Hi there,
There are two types of genome fasta files for human species from GENCODE database (https://www.gencodegenes.org/human/):
- Genome sequence, primary assembly (GRCh38) - ALL: Nucleotide sequence of the GRCh38.p12 genome assembly version on all regions, including reference chromosomes, scaffolds, assembly patches and haplotypes
- Genome sequence, primary assembly (GRCh38) - PRI: Nucleotide sequence of the GRCh38 primary genome assembly (chromosomes and scaffolds)
Also, there are five types of GTF files:
- Comprehensive gene annotation - CHR: It contains the comprehensive gene annotation on the reference chromosomes only
- Comprehensive gene annotation - ALL: It contains the comprehensive gene annotation on the reference chromosomes, scaffolds, assembly patches and alternate loci (haplotypes)

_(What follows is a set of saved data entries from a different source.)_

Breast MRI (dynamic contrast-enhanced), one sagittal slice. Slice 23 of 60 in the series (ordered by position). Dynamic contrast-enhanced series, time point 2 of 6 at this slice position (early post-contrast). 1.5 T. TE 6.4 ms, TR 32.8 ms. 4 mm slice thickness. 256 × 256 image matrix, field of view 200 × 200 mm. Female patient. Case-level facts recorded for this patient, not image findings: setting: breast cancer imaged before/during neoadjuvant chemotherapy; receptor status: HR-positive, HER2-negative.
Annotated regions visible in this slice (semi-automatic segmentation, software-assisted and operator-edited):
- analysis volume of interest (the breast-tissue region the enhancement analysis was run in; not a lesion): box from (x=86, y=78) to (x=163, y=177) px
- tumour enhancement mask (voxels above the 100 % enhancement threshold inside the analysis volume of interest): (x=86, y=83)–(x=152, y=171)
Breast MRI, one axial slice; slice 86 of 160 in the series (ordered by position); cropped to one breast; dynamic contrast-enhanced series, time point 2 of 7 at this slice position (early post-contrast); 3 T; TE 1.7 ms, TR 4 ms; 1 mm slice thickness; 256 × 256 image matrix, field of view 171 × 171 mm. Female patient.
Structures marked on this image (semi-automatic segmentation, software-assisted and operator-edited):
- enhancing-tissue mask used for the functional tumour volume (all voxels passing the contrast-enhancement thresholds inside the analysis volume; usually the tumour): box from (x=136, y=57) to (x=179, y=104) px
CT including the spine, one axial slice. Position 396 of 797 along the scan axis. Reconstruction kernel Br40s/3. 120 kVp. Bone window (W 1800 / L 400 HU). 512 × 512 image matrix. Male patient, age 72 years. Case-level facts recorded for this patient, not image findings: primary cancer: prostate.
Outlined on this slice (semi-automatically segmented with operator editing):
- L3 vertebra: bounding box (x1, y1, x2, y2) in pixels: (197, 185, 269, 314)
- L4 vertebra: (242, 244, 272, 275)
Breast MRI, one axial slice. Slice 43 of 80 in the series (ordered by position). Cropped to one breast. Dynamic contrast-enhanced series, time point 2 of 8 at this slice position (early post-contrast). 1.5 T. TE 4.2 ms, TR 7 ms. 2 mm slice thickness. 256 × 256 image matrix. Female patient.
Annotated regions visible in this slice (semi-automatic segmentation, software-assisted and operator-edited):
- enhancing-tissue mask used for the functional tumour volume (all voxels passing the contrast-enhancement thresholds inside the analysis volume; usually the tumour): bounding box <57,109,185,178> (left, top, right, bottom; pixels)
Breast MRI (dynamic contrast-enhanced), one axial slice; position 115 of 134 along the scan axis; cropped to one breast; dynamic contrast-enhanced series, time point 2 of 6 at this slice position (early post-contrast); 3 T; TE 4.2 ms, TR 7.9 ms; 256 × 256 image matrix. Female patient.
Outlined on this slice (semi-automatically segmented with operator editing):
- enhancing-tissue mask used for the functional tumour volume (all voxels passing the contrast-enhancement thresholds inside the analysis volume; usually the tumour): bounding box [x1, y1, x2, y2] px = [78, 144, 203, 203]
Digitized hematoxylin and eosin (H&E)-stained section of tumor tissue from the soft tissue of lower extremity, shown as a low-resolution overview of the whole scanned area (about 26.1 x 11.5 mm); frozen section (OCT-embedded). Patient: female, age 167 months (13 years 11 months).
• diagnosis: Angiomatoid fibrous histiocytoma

- Comprehensive gene annotation - PRI: It contains the comprehensive gene annotation on the primary assembly (chromosomes and scaffolds) sequence regions
- Basic gene annotation - CHR: It contains the basic gene annotation on the reference chromosomes only
- Basic gene annotation - ALL: It contains the basic gene annotation on the reference chromosomes, scaffolds, assembly patches and alternate loci (haplotypes)
The purpose of my study is to identify the differential expression of human protein-coding genes and long non-coding RNA genes.
I wonder which genome file and which GTF file should be used for this aim?
Many thanks,
Tom
I want to analyze tRNA fragments from small RNA sequencing samples. Which type of annotation file should I use? GENCODE includes tRNA.gtf, as well. Should I use it?
Why is this added as an answer to a 5 year old question? I'm moving it to a comment. Open a new question and in the future, add answers only when you're actually answering the top level question.